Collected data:
********************

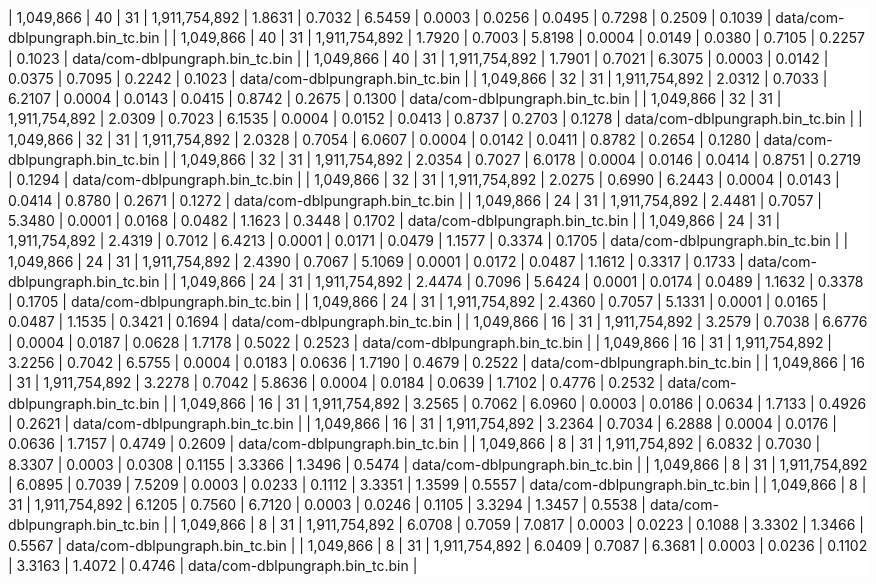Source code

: | 1,049,866 | 40 | 31 | 1,911,754,892 |   1.8631 |   0.7032 |   6.5459 |   0.0003 |   0.0256 |   0.0495 |   0.7298 |   0.2509 |   0.1039 | data/com-dblpungraph.bin_tc.bin |
| 1,049,866 | 40 | 31 | 1,911,754,892 |   1.7920 |   0.7003 |   5.8198 |   0.0004 |   0.0149 |   0.0380 |   0.7105 |   0.2257 |   0.1023 | data/com-dblpungraph.bin_tc.bin |
| 1,049,866 | 40 | 31 | 1,911,754,892 |   1.7901 |   0.7021 |   6.3075 |   0.0003 |   0.0142 |   0.0375 |   0.7095 |   0.2242 |   0.1023 | data/com-dblpungraph.bin_tc.bin |
| 1,049,866 | 32 | 31 | 1,911,754,892 |   2.0312 |   0.7033 |   6.2107 |   0.0004 |   0.0143 |   0.0415 |   0.8742 |   0.2675 |   0.1300 | data/com-dblpungraph.bin_tc.bin |
| 1,049,866 | 32 | 31 | 1,911,754,892 |   2.0309 |   0.7023 |   6.1535 |   0.0004 |   0.0152 |   0.0413 |   0.8737 |   0.2703 |   0.1278 | data/com-dblpungraph.bin_tc.bin |
| 1,049,866 | 32 | 31 | 1,911,754,892 |   2.0328 |   0.7054 |   6.0607 |   0.0004 |   0.0142 |   0.0411 |   0.8782 |   0.2654 |   0.1280 | data/com-dblpungraph.bin_tc.bin |
| 1,049,866 | 32 | 31 | 1,911,754,892 |   2.0354 |   0.7027 |   6.0178 |   0.0004 |   0.0146 |   0.0414 |   0.8751 |   0.2719 |   0.1294 | data/com-dblpungraph.bin_tc.bin |
| 1,049,866 | 32 | 31 | 1,911,754,892 |   2.0275 |   0.6990 |   6.2443 |   0.0004 |   0.0143 |   0.0414 |   0.8780 |   0.2671 |   0.1272 | data/com-dblpungraph.bin_tc.bin |
| 1,049,866 | 24 | 31 | 1,911,754,892 |   2.4481 |   0.7057 |   5.3480 |   0.0001 |   0.0168 |   0.0482 |   1.1623 |   0.3448 |   0.1702 | data/com-dblpungraph.bin_tc.bin |
| 1,049,866 | 24 | 31 | 1,911,754,892 |   2.4319 |   0.7012 |   6.4213 |   0.0001 |   0.0171 |   0.0479 |   1.1577 |   0.3374 |   0.1705 | data/com-dblpungraph.bin_tc.bin |
| 1,049,866 | 24 | 31 | 1,911,754,892 |   2.4390 |   0.7067 |   5.1069 |   0.0001 |   0.0172 |   0.0487 |   1.1612 |   0.3317 |   0.1733 | data/com-dblpungraph.bin_tc.bin |
| 1,049,866 | 24 | 31 | 1,911,754,892 |   2.4474 |   0.7096 |   5.6424 |   0.0001 |   0.0174 |   0.0489 |   1.1632 |   0.3378 |   0.1705 | data/com-dblpungraph.bin_tc.bin |
| 1,049,866 | 24 | 31 | 1,911,754,892 |   2.4360 |   0.7057 |   5.1331 |   0.0001 |   0.0165 |   0.0487 |   1.1535 |   0.3421 |   0.1694 | data/com-dblpungraph.bin_tc.bin |
| 1,049,866 | 16 | 31 | 1,911,754,892 |   3.2579 |   0.7038 |   6.6776 |   0.0004 |   0.0187 |   0.0628 |   1.7178 |   0.5022 |   0.2523 | data/com-dblpungraph.bin_tc.bin |
| 1,049,866 | 16 | 31 | 1,911,754,892 |   3.2256 |   0.7042 |   6.5755 |   0.0004 |   0.0183 |   0.0636 |   1.7190 |   0.4679 |   0.2522 | data/com-dblpungraph.bin_tc.bin |
| 1,049,866 | 16 | 31 | 1,911,754,892 |   3.2278 |   0.7042 |   5.8636 |   0.0004 |   0.0184 |   0.0639 |   1.7102 |   0.4776 |   0.2532 | data/com-dblpungraph.bin_tc.bin |
| 1,049,866 | 16 | 31 | 1,911,754,892 |   3.2565 |   0.7062 |   6.0960 |   0.0003 |   0.0186 |   0.0634 |   1.7133 |   0.4926 |   0.2621 | data/com-dblpungraph.bin_tc.bin |
| 1,049,866 | 16 | 31 | 1,911,754,892 |   3.2364 |   0.7034 |   6.2888 |   0.0004 |   0.0176 |   0.0636 |   1.7157 |   0.4749 |   0.2609 | data/com-dblpungraph.bin_tc.bin |
| 1,049,866 | 8 | 31 | 1,911,754,892 |   6.0832 |   0.7030 |   8.3307 |   0.0003 |   0.0308 |   0.1155 |   3.3366 |   1.3496 |   0.5474 | data/com-dblpungraph.bin_tc.bin |
| 1,049,866 | 8 | 31 | 1,911,754,892 |   6.0895 |   0.7039 |   7.5209 |   0.0003 |   0.0233 |   0.1112 |   3.3351 |   1.3599 |   0.5557 | data/com-dblpungraph.bin_tc.bin |
| 1,049,866 | 8 | 31 | 1,911,754,892 |   6.1205 |   0.7560 |   6.7120 |   0.0003 |   0.0246 |   0.1105 |   3.3294 |   1.3457 |   0.5538 | data/com-dblpungraph.bin_tc.bin |
| 1,049,866 | 8 | 31 | 1,911,754,892 |   6.0708 |   0.7059 |   7.0817 |   0.0003 |   0.0223 |   0.1088 |   3.3302 |   1.3466 |   0.5567 | data/com-dblpungraph.bin_tc.bin |
| 1,049,866 | 8 | 31 | 1,911,754,892 |   6.0409 |   0.7087 |   6.3681 |   0.0003 |   0.0236 |   0.1102 |   3.3163 |   1.4072 |   0.4746 | data/com-dblpungraph.bin_tc.bin |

********************

- DIRECTIONS: Copy every line of the records above word for word. Leave the pictures out of your copy.

- TASK OUTPUT:
Source code

: | 1,049,866 | 40 | 31 | 1,911,754,892 |   1.8631 |   0.7032 |   6.5459 |   0.0003 |   0.0256 |   0.0495 |   0.7298 |   0.2509 |   0.1039 | data/com-dblpungraph.bin_tc.bin |
| 1,049,866 | 40 | 31 | 1,911,754,892 |   1.7920 |   0.7003 |   5.8198 |   0.0004 |   0.0149 |   0.0380 |   0.7105 |   0.2257 |   0.1023 | data/com-dblpungraph.bin_tc.bin |
| 1,049,866 | 40 | 31 | 1,911,754,892 |   1.7901 |   0.7021 |   6.3075 |   0.0003 |   0.0142 |   0.0375 |   0.7095 |   0.2242 |   0.1023 | data/com-dblpungraph.bin_tc.bin |
| 1,049,866 | 32 | 31 | 1,911,754,892 |   2.0312 |   0.7033 |   6.2107 |   0.0004 |   0.0143 |   0.0415 |   0.8742 |   0.2675 |   0.1300 | data/com-dblpungraph.bin_tc.bin |
| 1,049,866 | 32 | 31 | 1,911,754,892 |   2.0309 |   0.7023 |   6.1535 |   0.0004 |   0.0152 |   0.0413 |   0.8737 |   0.2703 |   0.1278 | data/com-dblpungraph.bin_tc.bin |
| 1,049,866 | 32 | 31 | 1,911,754,892 |   2.0328 |   0.7054 |   6.0607 |   0.0004 |   0.0142 |   0.0411 |   0.8782 |   0.2654 |   0.1280 | data/com-dblpungraph.bin_tc.bin |
| 1,049,866 | 32 | 31 | 1,911,754,892 |   2.0354 |   0.7027 |   6.0178 |   0.0004 |   0.0146 |   0.0414 |   0.8751 |   0.2719 |   0.1294 | data/com-dblpungraph.bin_tc.bin |
| 1,049,866 | 32 | 31 | 1,911,754,892 |   2.0275 |   0.6990 |   6.2443 |   0.0004 |   0.0143 |   0.0414 |   0.8780 |   0.2671 |   0.1272 | data/com-dblpungraph.bin_tc.bin |
| 1,049,866 | 24 | 31 | 1,911,754,892 |   2.4481 |   0.7057 |   5.3480 |   0.0001 |   0.0168 |   0.0482 |   1.1623 |   0.3448 |   0.1702 | data/com-dblpungraph.bin_tc.bin |
| 1,049,866 | 24 | 31 | 1,911,754,892 |   2.4319 |   0.7012 |   6.4213 |   0.0001 |   0.0171 |   0.0479 |   1.1577 |   0.3374 |   0.1705 | data/com-dblpungraph.bin_tc.bin |
| 1,049,866 | 24 | 31 | 1,911,754,892 |   2.4390 |   0.7067 |   5.1069 |   0.0001 |   0.0172 |   0.0487 |   1.1612 |   0.3317 |   0.1733 | data/com-dblpungraph.bin_tc.bin |
| 1,049,866 | 24 | 31 | 1,911,754,892 |   2.4474 |   0.7096 |   5.6424 |   0.0001 |   0.0174 |   0.0489 |   1.1632 |   0.3378 |   0.1705 | data/com-dblpungraph.bin_tc.bin |
| 1,049,866 | 24 | 31 | 1,911,754,892 |   2.4360 |   0.7057 |   5.1331 |   0.0001 |   0.0165 |   0.0487 |   1.1535 |   0.3421 |   0.1694 | data/com-dblpungraph.bin_tc.bin |
| 1,049,866 | 16 | 31 | 1,911,754,892 |   3.2579 |   0.7038 |   6.6776 |   0.0004 |   0.0187 |   0.0628 |   1.7178 |   0.5022 |   0.2523 | data/com-dblpungraph.bin_tc.bin |
| 1,049,866 | 16 | 31 | 1,911,754,892 |   3.2256 |   0.7042 |   6.5755 |   0.0004 |   0.0183 |   0.0636 |   1.7190 |   0.4679 |   0.2522 | data/com-dblpungraph.bin_tc.bin |
| 1,049,866 | 16 | 31 | 1,911,754,892 |   3.2278 |   0.7042 |   5.8636 |   0.0004 |   0.0184 |   0.0639 |   1.7102 |   0.4776 |   0.2532 | data/com-dblpungraph.bin_tc.bin |
| 1,049,866 | 16 | 31 | 1,911,754,892 |   3.2565 |   0.7062 |   6.0960 |   0.0003 |   0.0186 |   0.0634 |   1.7133 |   0.4926 |   0.2621 | data/com-dblpungraph.bin_tc.bin |
| 1,049,866 | 16 | 31 | 1,911,754,892 |   3.2364 |   0.7034 |   6.2888 |   0.0004 |   0.0176 |   0.0636 |   1.7157 |   0.4749 |   0.2609 | data/com-dblpungraph.bin_tc.bin |
| 1,049,866 | 8 | 31 | 1,911,754,892 |   6.0832 |   0.7030 |   8.3307 |   0.0003 |   0.0308 |   0.1155 |   3.3366 |   1.3496 |   0.5474 | data/com-dblpungraph.bin_tc.bin |
| 1,049,866 | 8 | 31 | 1,911,754,892 |   6.0895 |   0.7039 |   7.5209 |   0.0003 |   0.0233 |   0.1112 |   3.3351 |   1.3599 |   0.5557 | data/com-dblpungraph.bin_tc.bin |
| 1,049,866 | 8 | 31 | 1,911,754,892 |   6.1205 |   0.7560 |   6.7120 |   0.0003 |   0.0246 |   0.1105 |   3.3294 |   1.3457 |   0.5538 | data/com-dblpungraph.bin_tc.bin |
| 1,049,866 | 8 | 31 | 1,911,754,892 |   6.0708 |   0.7059 |   7.0817 |   0.0003 |   0.0223 |   0.1088 |   3.3302 |   1.3466 |   0.5567 | data/com-dblpungraph.bin_tc.bin |
| 1,049,866 | 8 | 31 | 1,911,754,892 |   6.0409 |   0.7087 |   6.3681 |   0.0003 |   0.0236 |   0.1102 |   3.3163 |   1.4072 |   0.4746 | data/com-dblpungraph.bin_tc.bin |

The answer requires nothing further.